Light of a particular frequency (635 nm, which corresponds to red light) is passed through a solution that contains blue food coloring. The amount of light absorbed is directly proportional to the amount of dye in the solution. Procedure:  Obtain 5 cups and label them 0,1,2,3,4, which represents the number of drops of food coloring to be added. Each cup contains approximately 100 mL of water. Add no blue food coloring to the cup labeled #0. Add 1 drop of blue food coloring to cup #1. Continue this process until each cup has the necessary drops of blue food coloring. Each successive cup will have a deeper, more intense color.
 Each cup of solution contains a pipet. Use the pipet in each solution to transfer the solution to a cuvette. Position each cuvette in front of the cup to which it corresponds.
 Set up a Logger pro. Place the colorimeter probe into channel 1. The colorimeter will be calibrated at a wavelength of 635 nm. To do so, press the "or" button on the colorimeter to select the wavelength of 635 nm. You are going to begin by calibrating the probe using water from cup #0. Insert the cuvette filled with this solution into the colorimeter. Each time a cuvette is placed into the colorimeter, it must be positioned so the the CLEAR side of the cuvette is aligned with the white arrow. Close the lid of the colorimeter. Press the CAL button on the colorimeter, releasing the button when the red LED light begins to flash. When the LED stops flashing, the unit is ready to collect data.

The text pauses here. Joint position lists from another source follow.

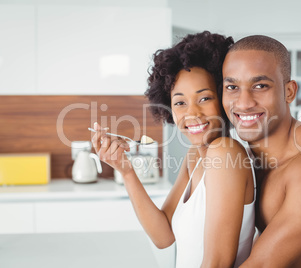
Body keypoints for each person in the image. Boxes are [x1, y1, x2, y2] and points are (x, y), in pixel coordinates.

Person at [91, 31, 256, 268]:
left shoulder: (225, 151)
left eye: (204, 98)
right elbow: (163, 236)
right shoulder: (196, 158)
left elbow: (218, 262)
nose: (192, 114)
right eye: (180, 102)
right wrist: (125, 170)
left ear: (223, 97)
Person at [221, 35, 301, 268]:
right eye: (232, 87)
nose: (244, 102)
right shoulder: (244, 157)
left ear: (289, 91)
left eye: (260, 86)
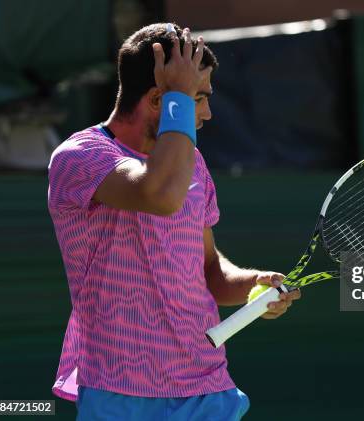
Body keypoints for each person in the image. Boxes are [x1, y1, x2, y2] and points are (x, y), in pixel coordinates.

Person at [47, 22, 301, 420]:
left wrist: (252, 282)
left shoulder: (192, 163)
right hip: (119, 392)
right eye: (198, 97)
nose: (208, 112)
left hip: (208, 390)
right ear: (157, 100)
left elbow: (210, 271)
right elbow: (159, 195)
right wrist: (178, 97)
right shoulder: (78, 156)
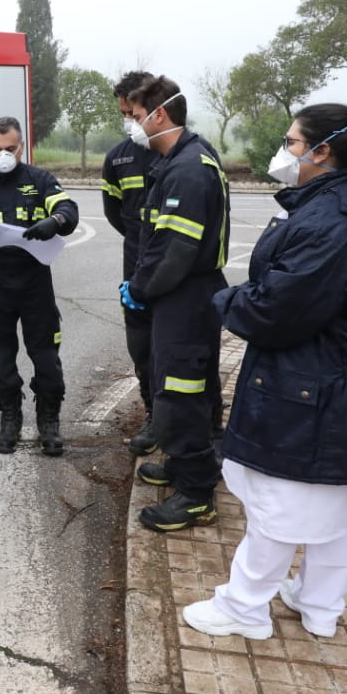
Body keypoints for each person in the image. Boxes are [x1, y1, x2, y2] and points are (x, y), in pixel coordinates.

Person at [180, 104, 347, 640]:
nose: (284, 151)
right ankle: (318, 604)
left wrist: (225, 299)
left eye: (292, 141)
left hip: (308, 385)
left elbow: (277, 311)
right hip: (340, 381)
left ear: (322, 151)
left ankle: (245, 607)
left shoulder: (332, 221)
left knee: (279, 504)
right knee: (329, 506)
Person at [120, 76, 230, 533]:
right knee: (191, 387)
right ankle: (188, 466)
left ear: (158, 114)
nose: (131, 123)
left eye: (134, 114)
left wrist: (141, 290)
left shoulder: (187, 168)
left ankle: (196, 494)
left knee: (180, 393)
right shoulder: (184, 157)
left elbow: (177, 253)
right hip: (185, 294)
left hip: (185, 296)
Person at [0, 116, 79, 454]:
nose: (3, 154)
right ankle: (10, 416)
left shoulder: (39, 180)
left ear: (21, 147)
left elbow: (68, 209)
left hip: (35, 281)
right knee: (0, 356)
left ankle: (48, 421)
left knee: (46, 356)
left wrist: (56, 221)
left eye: (10, 149)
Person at [100, 71, 159, 453]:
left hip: (180, 268)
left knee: (188, 349)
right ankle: (155, 414)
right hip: (136, 265)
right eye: (123, 113)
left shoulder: (184, 152)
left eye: (133, 112)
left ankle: (209, 422)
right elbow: (114, 212)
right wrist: (139, 244)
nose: (128, 120)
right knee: (141, 346)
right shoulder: (118, 158)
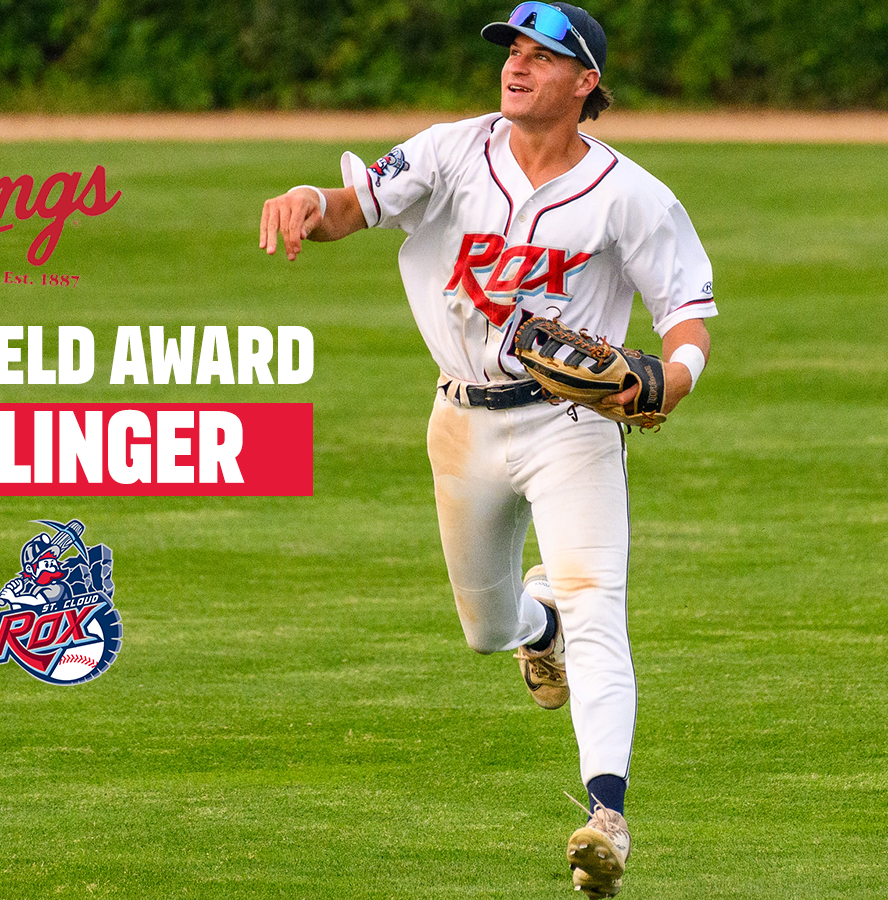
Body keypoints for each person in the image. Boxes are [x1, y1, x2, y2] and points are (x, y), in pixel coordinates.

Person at [257, 4, 716, 896]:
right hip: (461, 422)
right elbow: (353, 208)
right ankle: (536, 629)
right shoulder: (450, 150)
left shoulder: (629, 194)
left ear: (586, 83)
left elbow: (688, 310)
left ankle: (607, 819)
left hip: (571, 428)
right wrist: (309, 201)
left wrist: (675, 378)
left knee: (598, 608)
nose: (517, 65)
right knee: (487, 631)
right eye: (513, 49)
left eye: (543, 55)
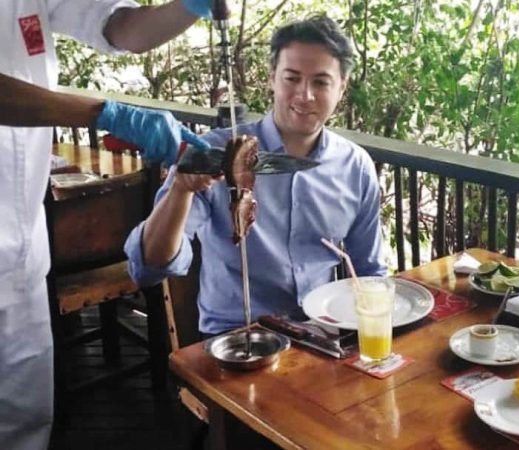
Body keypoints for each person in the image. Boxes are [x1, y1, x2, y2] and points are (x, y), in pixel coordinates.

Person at [0, 1, 214, 448]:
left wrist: (194, 5)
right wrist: (103, 114)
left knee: (26, 419)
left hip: (22, 255)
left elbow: (122, 28)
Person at [125, 15, 387, 336]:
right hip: (236, 336)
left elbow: (370, 271)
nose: (305, 95)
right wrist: (181, 189)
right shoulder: (217, 153)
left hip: (323, 335)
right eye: (292, 78)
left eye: (321, 82)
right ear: (272, 79)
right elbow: (149, 267)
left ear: (341, 88)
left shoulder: (355, 165)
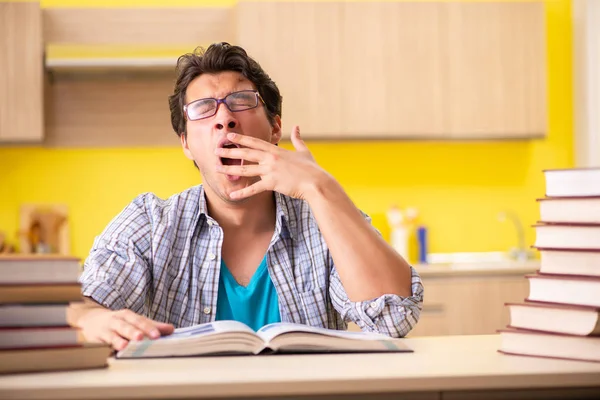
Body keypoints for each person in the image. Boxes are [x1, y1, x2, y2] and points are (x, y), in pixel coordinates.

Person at [68, 42, 424, 351]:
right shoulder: (151, 222)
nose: (224, 117)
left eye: (241, 100)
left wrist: (320, 186)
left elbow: (393, 320)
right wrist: (91, 321)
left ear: (275, 129)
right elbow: (76, 307)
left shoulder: (323, 215)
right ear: (186, 144)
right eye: (204, 108)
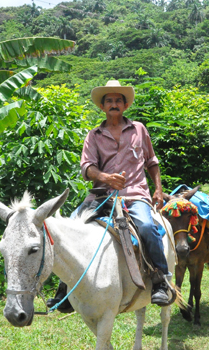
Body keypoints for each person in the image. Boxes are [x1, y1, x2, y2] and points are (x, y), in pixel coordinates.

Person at [47, 80, 173, 312]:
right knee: (70, 228)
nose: (113, 104)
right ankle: (64, 288)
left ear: (125, 105)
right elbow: (87, 168)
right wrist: (106, 178)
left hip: (135, 195)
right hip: (100, 196)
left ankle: (161, 281)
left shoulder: (139, 129)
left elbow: (152, 163)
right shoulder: (93, 135)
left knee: (146, 226)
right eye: (109, 101)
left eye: (118, 100)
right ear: (102, 107)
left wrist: (157, 189)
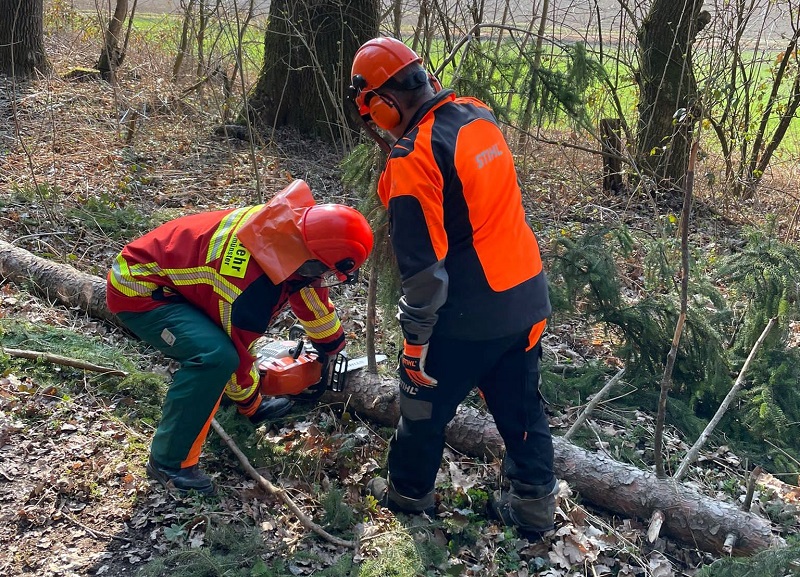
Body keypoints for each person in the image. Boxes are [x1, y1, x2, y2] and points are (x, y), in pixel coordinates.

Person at [349, 37, 557, 540]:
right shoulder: (476, 116)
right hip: (527, 293)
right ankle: (534, 505)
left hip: (471, 313)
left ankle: (408, 494)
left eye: (371, 111)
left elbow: (423, 272)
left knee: (422, 405)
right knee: (521, 403)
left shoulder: (414, 158)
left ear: (383, 103)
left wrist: (415, 344)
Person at [106, 180, 374, 495]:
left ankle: (209, 410)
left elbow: (306, 287)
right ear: (310, 258)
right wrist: (252, 404)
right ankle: (169, 463)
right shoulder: (248, 290)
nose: (322, 278)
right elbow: (236, 352)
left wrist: (331, 346)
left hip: (177, 279)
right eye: (325, 271)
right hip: (140, 289)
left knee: (222, 352)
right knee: (215, 357)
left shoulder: (287, 232)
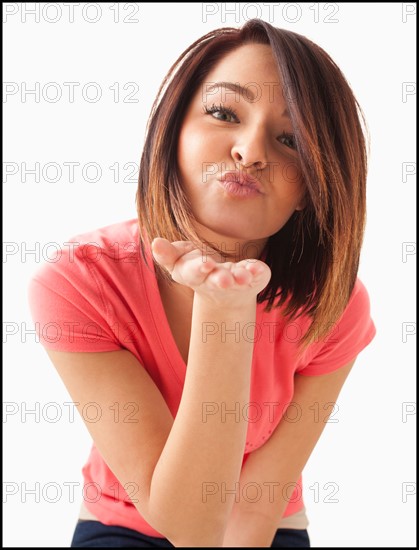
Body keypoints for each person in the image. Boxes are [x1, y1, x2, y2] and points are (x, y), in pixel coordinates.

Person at [28, 18, 376, 548]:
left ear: (312, 186)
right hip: (125, 524)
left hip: (264, 526)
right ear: (174, 135)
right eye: (223, 113)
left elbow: (246, 519)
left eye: (289, 139)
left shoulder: (335, 306)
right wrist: (224, 308)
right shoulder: (79, 282)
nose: (250, 151)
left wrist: (226, 302)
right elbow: (187, 524)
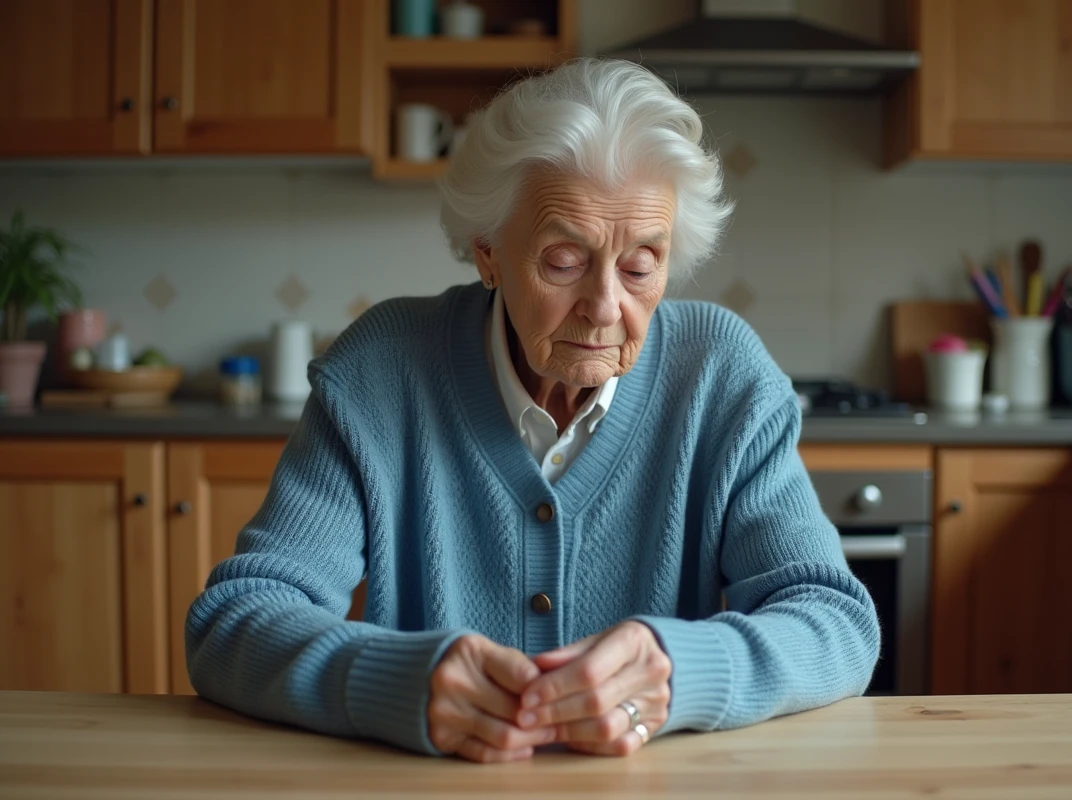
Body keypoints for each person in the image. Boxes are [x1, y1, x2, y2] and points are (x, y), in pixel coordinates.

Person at [186, 58, 880, 764]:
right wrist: (390, 679)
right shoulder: (379, 371)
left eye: (641, 266)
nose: (606, 307)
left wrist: (678, 670)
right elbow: (234, 622)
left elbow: (836, 622)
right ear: (487, 253)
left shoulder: (722, 377)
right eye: (563, 260)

 On the calculator screen’s main menu, press start.
(The logger pro is, by default, set up to collect in this mode, known as “Events with Entry”.)
 Remove the cuvette of water from the colorimeter. Replace it with the cuvette containing solution #1. When the readout is stabilized, press enter. The absorbance is now recorded.
 Continue replacing cuvettes of solution, until the absorbance of each has been recorded. When you are finished, press STO.
 Go to the main menu and select analyze. Fit the curve to a linear regression. Record the equation of the line of best fit. Press enter to see this plot and equation, which is your calibration curve.
 Now, obtain an unknown from your instructor. You are going to determine the number of drops of blue food coloring per 100 mL of solution. Using a pipet, transfer some of the unknown to a clean, dry pipet. Put the cuvette into the colorimeter. Record the absorbance of the unknown.
Data: λ at which data is being collected = ______________
Solution  Absorbance  0 drops of dye in 100 mL H_{2}O   1   2   3   4   5   unknown  
Analysis:  Create a graph by hand with the number of drops of dye on the xaxis versus the absorbance on the yaxis. Find the line of best fit.
 Record the equation of the line of best fit.
 Deduce the # of drops of blue food coloring in the cup labeled “unknown” by:
 Using the equation for the line of best fit with the absorbency of the solution from the cup labeled “unknown”.
 By inputting the data of the drops of dye and the absorbency into L1 and L2 to acquire a scatter plot and line of best fit. Have the calculator paste the equation for the line of best fit into y1, type the value of the absorbency of the “unknown” into y2, and use the calculate menu on the calculator to determine the intersection point of these two equations
 Record the # of drops of food coloring that exists in the 100 mL of unknown.